Trustees will continue to monitor the pandemic and will revisit district guidelines no later than Oct. 4, Clardy said.
The 10-day closure of the district’s Brentfield Elementary School in Dallas triggered the meeting.
The campus closed Sept. 3 and will reopen Sept. 13 due to an elevated number of positive cases and quarantines. As of Sept. 2, there were 29 active cases among students and staff at Brentfield, according to the district’s dashboard.
Curriculum will be delivered virtually during the closure, according to the district. Once in-person classes resume, any students still in quarantine will be given a schedule that combines their usual classes with self-led assignments.
RISD health officials said the district begins closely monitoring a campus when 15% or more of students and staff are absent due to illness. A letter is also sent to parents informing them of the increase and requesting compliance with district health guidelines.
Bowie Elementary and Northwood Hills Elementary schools have both surpassed the 15% absence threshold, district officials said.
If cases continue to increase, the district said it will consult with Dallas County health advisers before taking official action.
RISD Director of Health Services Ashley Jones said the decision to close Brentfield was due to rapid spread of the virus.
”We are trying to identify who is positive by contract tracing—identifying the right students the right way, so that we can send those kids home,” she said.
Jones said over 25% of Brentfield’s students and staff were absent due to COVID-19 before the school was shut down. A sixth grade RISD student from another campus is currently in the intensive care unit, Jones said.
Jones said she has heard feedback from some district schools that parents are not testing children when they exhibit symptoms.
“They don't want to let us know that they are positive.

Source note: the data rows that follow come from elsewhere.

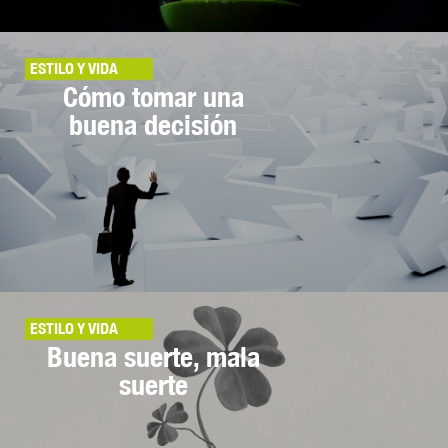
ESTILO Y VIDA
Cómo tomar una
buena decisión
ESTILO Y VIDA
Buena suerte, mala
suerte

We are also getting feedback that they are sending their kids [to school] symptomatic,” she said.
As of Sept. 2, there were 315 students and 32 employees with active COVID-19 cases, according to the district’s dashboard.
Common COVID-19 symptoms include fever, sore throat, cough, difficulty breathing, upset stomach, congestion and loss of taste or smell, according to the Centers for Disease Control and Prevention.

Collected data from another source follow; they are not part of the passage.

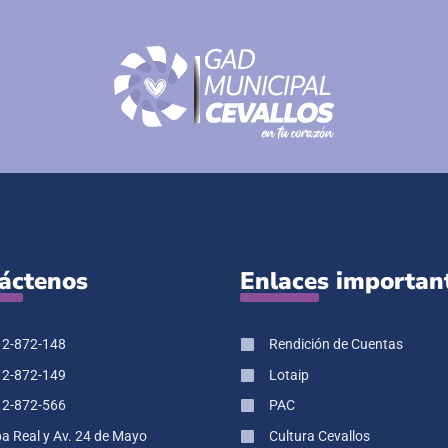
áctenos
Enlaces importan
 2-872-148
Rendición de Cuentas
 2-872-149
Lotaip
 2-872-566
PAC
pa Real y Av. 24 de Mayo
Cultura Cevallos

Students who test positive for COVID-19 are expected to stay home and report the illness to their campus nurse, according to RISD’s health guidelines.
During the meeting, board members stressed the importance of maintaining “local control” and keeping students safe while they attend classes in-person.
Despite Gov. Greg Abbott’s statewide ban on mask mandates, Stone said in an Aug. 16 video statement that the district will require face coverings for all students, staff and visitors.
Stone said RISD is legally allowed to require masks due to a separate ruling from a Travis County court that allows each Texas school district to make its own decision based on local conditions. Legal battles over the governor's ban on mask mandates are continuing throughout the state.
A number of RISD parents spoke during the meeting. Some voiced support of the district’s decision to close Brentwood, while others said school shutdowns and health mandates are harmful to students.
“I can no longer just stand here and not say anything,” parent Carley Butts said during the meeting. “This has gone too far. There is no reason to send healthy children home. There is such a minimal risk.”
Parent Taylor Blair said parents who refuse to follow safety precautions are contributing to increased case numbers.
“Your jobs are unimaginably hard right now, and so are ours, as parents,” Blair said. ”The mitigation procedures in place ... are the only reason numbers aren’t higher. That’s how the science works. I hope that we as parents can support [that].